* _TEXT PASSAGE_
------

Cloaca's mouth is an opening leading to a blending mechanism that chews the food before it begins the 27-hour-long digestive trajectory. Six glass vats connected by tubes, pipes, pumps and various electronic components are Cloaca's stomach, pancreas and small and large intestines. The food is kept at constant temperature of 98.6 degrees Fahrenheit and each of Cloaca's organs contains computer-monitored enzymes, bacteria, acids and bases such as pepsin, pancreatin, and hydrochloric acid. The product finally goes through a separator and the remaining solids are extruded on to a conveyer belt.

Isn't that SO kewl?

It was apparently all the rage 2 years ago, I just heard a friend talking about it today, and did some research! shit

Darth Revan
Holy crap no expression

Am I the only one who thinks "modern/abstract art" has gone too far? Some guy shit in a jar and sold it for a thousand bucks... That's not art. That's like going to the office supply store, buying an ordinary pencil, and calling it art. Only if you chew on it you'll get dysentary or some other horrible disease. no expression

MornGlory
shitshitshitshitshitshitshit

Silver Stardust
Ewww sick

Kaleanae
It looks like a science esperiment, and instead of being on an art museum, it maybe should be in a science fair no expression

PRK
*gag*

Clovie
blink


why is that considered as art????????

WhiteEagle
I think it's a very cool experiment. But calling it art would be pushing it. Although, some people throw paint at a canvas and call that art. stick out tongue

yerssot
notice the nationality of the artist? wink

Jedi Priestess
why do I even come in Tex's threads? blink

Telperaca
O.o

Euuuu!!

------

* _BRIEF_
Resume the forum thread about the Cloaca digestion machine, starting after its last post.

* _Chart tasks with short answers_
------

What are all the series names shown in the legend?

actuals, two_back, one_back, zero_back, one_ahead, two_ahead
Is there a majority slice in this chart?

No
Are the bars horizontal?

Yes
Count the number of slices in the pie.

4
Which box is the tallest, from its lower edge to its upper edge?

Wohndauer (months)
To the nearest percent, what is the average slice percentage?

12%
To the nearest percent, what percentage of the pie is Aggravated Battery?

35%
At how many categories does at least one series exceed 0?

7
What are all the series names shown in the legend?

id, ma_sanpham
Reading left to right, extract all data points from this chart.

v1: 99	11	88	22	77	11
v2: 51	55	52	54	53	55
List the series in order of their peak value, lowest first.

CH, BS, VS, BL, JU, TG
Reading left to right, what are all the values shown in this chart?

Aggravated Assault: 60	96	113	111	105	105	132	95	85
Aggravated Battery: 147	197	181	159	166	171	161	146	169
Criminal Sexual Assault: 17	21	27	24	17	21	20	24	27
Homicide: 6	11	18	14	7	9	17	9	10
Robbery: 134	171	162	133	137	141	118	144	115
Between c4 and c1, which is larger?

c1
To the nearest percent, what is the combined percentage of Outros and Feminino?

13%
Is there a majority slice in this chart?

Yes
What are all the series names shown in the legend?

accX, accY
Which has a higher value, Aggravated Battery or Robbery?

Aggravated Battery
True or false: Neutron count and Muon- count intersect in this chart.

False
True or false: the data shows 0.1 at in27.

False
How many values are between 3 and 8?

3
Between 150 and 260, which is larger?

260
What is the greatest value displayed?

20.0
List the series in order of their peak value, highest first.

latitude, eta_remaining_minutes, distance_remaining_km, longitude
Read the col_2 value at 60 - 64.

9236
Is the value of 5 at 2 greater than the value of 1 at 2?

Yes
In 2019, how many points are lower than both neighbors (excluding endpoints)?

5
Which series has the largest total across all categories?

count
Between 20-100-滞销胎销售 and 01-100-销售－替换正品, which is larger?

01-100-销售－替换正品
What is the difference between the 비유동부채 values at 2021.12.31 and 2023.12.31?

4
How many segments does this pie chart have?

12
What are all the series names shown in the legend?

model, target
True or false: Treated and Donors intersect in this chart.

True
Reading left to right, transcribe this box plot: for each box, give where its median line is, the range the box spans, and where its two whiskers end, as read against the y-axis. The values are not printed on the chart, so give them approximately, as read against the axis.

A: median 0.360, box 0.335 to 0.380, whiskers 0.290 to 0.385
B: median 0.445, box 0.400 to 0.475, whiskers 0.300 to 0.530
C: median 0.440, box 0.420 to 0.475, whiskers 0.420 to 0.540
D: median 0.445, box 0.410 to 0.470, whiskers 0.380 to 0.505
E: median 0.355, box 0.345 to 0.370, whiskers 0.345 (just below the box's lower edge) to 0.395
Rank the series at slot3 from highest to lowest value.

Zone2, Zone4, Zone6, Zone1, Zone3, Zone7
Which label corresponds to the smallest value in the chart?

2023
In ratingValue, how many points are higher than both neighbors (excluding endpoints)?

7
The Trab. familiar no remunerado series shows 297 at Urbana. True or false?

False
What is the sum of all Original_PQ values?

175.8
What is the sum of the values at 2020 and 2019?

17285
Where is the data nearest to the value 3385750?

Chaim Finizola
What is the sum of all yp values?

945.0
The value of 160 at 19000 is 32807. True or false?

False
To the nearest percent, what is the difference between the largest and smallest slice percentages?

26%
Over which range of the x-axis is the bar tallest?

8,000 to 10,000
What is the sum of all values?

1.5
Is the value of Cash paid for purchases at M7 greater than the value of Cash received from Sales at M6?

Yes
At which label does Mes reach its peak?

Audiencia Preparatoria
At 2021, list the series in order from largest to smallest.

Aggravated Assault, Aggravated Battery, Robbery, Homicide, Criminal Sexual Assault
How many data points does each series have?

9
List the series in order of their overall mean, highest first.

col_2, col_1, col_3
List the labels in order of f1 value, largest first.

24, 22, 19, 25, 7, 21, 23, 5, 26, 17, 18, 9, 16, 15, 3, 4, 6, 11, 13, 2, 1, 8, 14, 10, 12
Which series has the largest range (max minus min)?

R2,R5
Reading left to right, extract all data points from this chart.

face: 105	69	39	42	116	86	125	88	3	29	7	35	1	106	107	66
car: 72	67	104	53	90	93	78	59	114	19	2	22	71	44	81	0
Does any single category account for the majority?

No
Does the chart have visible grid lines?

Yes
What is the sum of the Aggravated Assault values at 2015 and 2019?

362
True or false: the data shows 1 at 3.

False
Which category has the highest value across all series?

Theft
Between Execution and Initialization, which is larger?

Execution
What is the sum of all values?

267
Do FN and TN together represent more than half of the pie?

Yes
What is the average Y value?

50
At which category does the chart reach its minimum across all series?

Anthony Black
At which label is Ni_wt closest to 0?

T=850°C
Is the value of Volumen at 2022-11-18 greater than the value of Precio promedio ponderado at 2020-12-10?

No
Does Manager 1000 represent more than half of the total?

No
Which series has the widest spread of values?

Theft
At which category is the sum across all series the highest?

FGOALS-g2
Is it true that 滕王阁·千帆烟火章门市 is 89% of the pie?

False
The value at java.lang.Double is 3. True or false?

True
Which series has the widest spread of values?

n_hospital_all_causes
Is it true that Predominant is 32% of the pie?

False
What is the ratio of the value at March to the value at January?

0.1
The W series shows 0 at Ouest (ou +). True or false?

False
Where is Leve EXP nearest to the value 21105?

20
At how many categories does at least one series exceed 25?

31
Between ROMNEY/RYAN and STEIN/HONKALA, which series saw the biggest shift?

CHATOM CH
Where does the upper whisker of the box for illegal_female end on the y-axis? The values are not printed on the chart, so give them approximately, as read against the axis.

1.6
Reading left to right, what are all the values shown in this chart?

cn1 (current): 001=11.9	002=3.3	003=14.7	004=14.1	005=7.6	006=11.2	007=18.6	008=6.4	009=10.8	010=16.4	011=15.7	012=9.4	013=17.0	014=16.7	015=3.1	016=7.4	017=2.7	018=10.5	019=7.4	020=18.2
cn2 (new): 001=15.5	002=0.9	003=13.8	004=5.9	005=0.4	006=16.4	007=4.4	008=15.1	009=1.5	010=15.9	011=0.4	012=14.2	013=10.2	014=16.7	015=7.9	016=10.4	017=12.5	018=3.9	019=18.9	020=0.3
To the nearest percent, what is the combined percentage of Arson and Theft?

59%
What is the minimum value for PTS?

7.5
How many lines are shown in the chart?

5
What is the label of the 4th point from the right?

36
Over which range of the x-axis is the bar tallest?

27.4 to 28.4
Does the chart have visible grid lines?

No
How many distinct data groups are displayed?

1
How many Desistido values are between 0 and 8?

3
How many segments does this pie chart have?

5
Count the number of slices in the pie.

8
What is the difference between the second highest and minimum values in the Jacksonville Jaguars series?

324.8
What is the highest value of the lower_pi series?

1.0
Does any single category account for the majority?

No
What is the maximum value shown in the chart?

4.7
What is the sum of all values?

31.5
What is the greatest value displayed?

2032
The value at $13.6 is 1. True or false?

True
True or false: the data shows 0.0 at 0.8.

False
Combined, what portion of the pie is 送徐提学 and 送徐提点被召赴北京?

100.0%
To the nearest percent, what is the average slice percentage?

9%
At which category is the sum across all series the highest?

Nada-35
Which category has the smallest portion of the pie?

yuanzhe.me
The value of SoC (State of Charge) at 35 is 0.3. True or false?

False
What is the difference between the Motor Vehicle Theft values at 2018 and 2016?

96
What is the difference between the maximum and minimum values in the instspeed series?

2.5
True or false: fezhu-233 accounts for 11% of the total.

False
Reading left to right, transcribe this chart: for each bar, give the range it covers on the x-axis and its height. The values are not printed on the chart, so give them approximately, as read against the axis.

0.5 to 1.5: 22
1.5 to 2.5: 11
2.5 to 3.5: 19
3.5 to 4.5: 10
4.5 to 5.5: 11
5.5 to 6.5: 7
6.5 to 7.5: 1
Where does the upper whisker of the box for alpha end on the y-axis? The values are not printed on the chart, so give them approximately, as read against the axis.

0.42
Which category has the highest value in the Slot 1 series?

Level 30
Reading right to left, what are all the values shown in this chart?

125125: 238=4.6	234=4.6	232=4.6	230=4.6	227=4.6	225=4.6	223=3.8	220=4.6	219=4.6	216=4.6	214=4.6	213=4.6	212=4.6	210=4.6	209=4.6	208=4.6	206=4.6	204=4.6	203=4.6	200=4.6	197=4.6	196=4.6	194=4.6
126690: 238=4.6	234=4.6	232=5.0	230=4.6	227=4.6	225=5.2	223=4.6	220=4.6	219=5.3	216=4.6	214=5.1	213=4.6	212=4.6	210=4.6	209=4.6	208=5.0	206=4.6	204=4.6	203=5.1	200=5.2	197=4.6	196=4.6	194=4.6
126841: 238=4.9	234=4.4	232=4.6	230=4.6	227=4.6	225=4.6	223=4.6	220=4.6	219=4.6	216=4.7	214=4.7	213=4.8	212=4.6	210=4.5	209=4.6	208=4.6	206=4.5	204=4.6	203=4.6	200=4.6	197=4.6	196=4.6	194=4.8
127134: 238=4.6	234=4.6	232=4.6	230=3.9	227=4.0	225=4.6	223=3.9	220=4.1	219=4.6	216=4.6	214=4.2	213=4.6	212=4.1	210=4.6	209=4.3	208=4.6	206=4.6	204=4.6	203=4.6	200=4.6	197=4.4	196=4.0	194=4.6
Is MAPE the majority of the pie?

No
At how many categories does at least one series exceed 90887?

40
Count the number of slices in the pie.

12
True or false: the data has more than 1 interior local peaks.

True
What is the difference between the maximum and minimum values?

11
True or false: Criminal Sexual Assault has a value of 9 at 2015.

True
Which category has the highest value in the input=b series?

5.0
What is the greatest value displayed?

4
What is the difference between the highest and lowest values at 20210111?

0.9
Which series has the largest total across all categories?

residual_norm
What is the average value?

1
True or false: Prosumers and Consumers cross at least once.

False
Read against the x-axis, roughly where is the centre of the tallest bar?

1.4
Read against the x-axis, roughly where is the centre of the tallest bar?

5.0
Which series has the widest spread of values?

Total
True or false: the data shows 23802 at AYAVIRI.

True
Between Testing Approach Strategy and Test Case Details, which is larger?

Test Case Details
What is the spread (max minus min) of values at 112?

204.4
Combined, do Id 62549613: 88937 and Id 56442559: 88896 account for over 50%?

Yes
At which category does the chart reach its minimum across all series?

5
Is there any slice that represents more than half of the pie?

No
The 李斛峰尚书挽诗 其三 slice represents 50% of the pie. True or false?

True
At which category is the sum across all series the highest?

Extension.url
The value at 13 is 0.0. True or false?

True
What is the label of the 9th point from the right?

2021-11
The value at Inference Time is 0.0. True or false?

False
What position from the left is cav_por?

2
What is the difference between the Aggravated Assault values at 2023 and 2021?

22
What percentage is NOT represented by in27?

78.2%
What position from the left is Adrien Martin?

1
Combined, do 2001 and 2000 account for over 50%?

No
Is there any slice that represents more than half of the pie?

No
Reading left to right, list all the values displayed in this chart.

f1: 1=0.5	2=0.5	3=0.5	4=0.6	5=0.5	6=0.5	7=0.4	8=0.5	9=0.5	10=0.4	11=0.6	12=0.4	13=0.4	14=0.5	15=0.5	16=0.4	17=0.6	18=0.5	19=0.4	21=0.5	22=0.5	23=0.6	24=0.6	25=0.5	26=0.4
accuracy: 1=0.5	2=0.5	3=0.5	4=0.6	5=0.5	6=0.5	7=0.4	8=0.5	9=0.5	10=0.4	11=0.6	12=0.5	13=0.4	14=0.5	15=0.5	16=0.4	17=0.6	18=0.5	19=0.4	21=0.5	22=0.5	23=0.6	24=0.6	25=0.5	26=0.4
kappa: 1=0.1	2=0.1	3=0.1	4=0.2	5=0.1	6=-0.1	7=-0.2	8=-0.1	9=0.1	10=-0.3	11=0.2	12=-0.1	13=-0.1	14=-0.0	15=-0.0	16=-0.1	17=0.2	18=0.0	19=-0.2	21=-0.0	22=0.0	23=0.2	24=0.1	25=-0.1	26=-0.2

------

* _OUTPUT FOR THIS EXERCISE_
Arachnoidfreak
^ *Agrees with this guy* ^

Kosta
Weird.

G.P
Funny, I've always thought this was some kind of scientific invention. A friendd of mine told me about a similar machine that had won the Ignobel Prize (roll eyes (sarcastic) ). Never thought of it as a work of art, but well.

yerssot
actually... the guy that sold shit in a bottle ... I like that, cause it showed how stupid people are when it comes to buying art, "art" and crap...litterally crap
with modern art, there is more work placed in the thought and what it should/could mean than the actual work ... unfortunatly

BackFire
Abstract art is damn stupid.

yerssot
or you don't understand it? depends from person to person I think

Syren
Translation: Stuff like the above, considered abstract art, is damn stupid.

BackFire
No, it's just dumb, for people who don't actually have any artistic skills, they just throw together something random that any retard could think to do if they stopped all brain activity and call it "art".

Oh, I took a shit in a bottle, that's art.

Retarded people take shits in diapers, I guess that's art too.

yerssot
yeah, I can agree with that BF... but... like I said,... if you put shit in a bottle and can sell it for umptheen thousands bucks, it's statement made by the artist (or so he claimed) that modern art is shit and people still pay for it

BackFire
Making a statement doesn't make that statement art. It makes it a statement. Just because some pretentious dumbass was idiotic enough to buy another persons waste doesn't make it a legit artistic endeavor.

yerssot
but did the artist say it was art or where it these people that think they know what art all about call it that?

Syren
I agree with that, but before I was just trying to ask in a subtle way whether you feel all abstract art is shit.

BackFire
Well I'm assuming the "artist" claimed it to be art. Most likely it was done at an artshow or something, I don't really know.

Whoever did call it art needs a quick brain hemerage though.

Syren
crazy

Either I have a mind block that is not allowing me to follow you, or you haven't read me right.

Do you have a dislike for all art that is considered abstract? Or just the shit in a bottle kind?

lil bitchiness
Hah, thats so cool.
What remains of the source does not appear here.